Stored data entries
^^^^^^^^^^^^^^^^

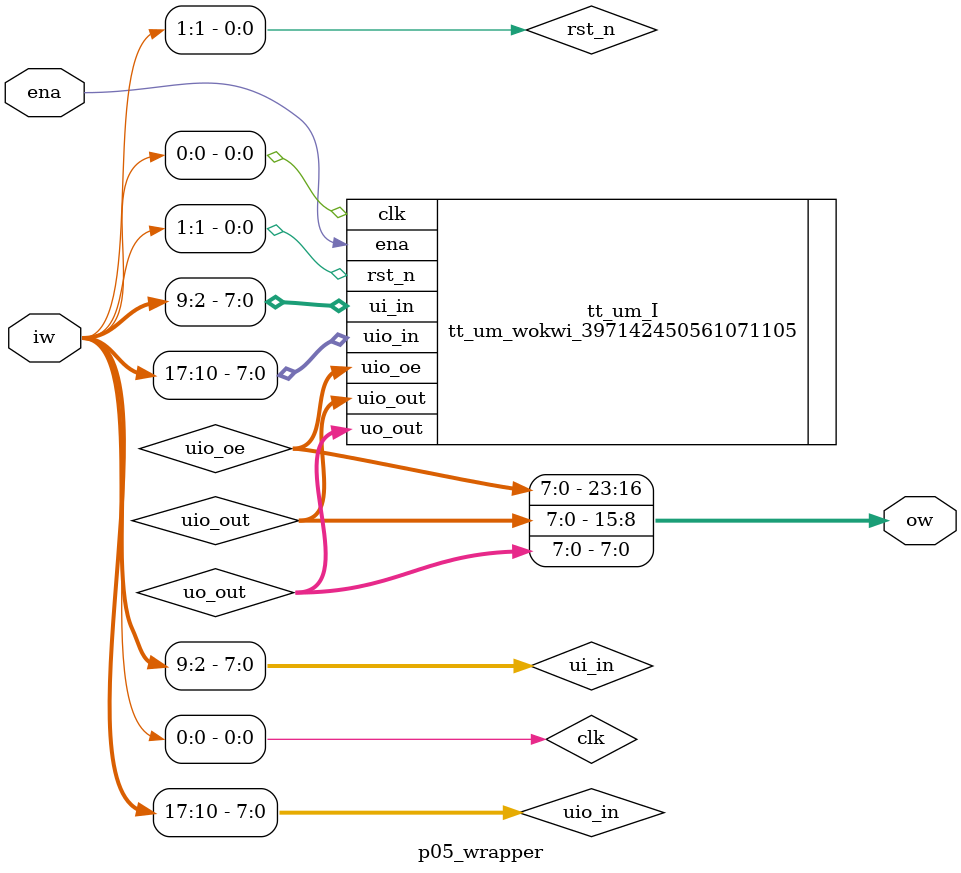
<source format=v>
`default_nettype none

module p05_wrapper (
  input wire ena,
  input wire [17:0] iw,
  output wire [23:0] ow
);

wire [7:0] uio_in;
wire [7:0] uio_out;
wire [7:0] uio_oe;
wire [7:0] uo_out;
wire [7:0] ui_in;
wire clk;
wire rst_n;

assign { uio_in, ui_in, rst_n, clk} = iw;
assign ow = { uio_oe, uio_out, uo_out };

tt_um_wokwi_397142450561071105 tt_um_I (
  .uio_in  (uio_in),
  .uio_out (uio_out),
  .uio_oe  (uio_oe),
  .uo_out  (uo_out),
  .ui_in   (ui_in),
  .ena     (ena),
  .clk     (clk),
  .rst_n   (rst_n)
);

endmodule

</source>
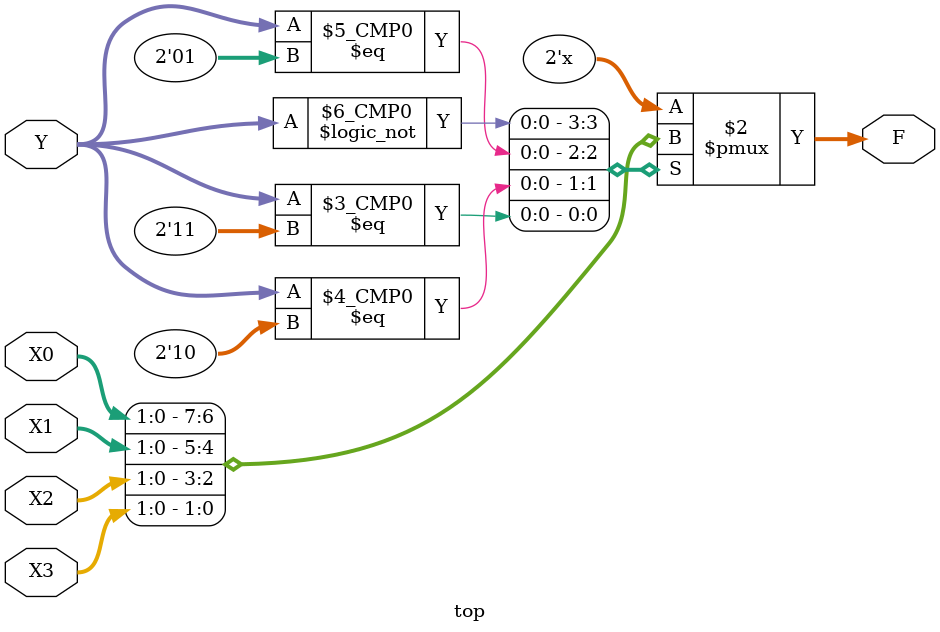
<source format=v>
module top(
input [1:0]X0,X1,X2,X3,
input [1:0]Y,
output reg [1:0] F
);
always@(*)begin
    case(Y)
    2'b00:F=X0;
    2'b01:F=X1;
    2'b10:F=X2;
    2'b11:F=X3;
    default:F=2'b00;
    endcase

end   
endmodule 

</source>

^^^^^^^^^^^^^^^^

A single figure, please: the number of lines in the data that hold the string "input".

4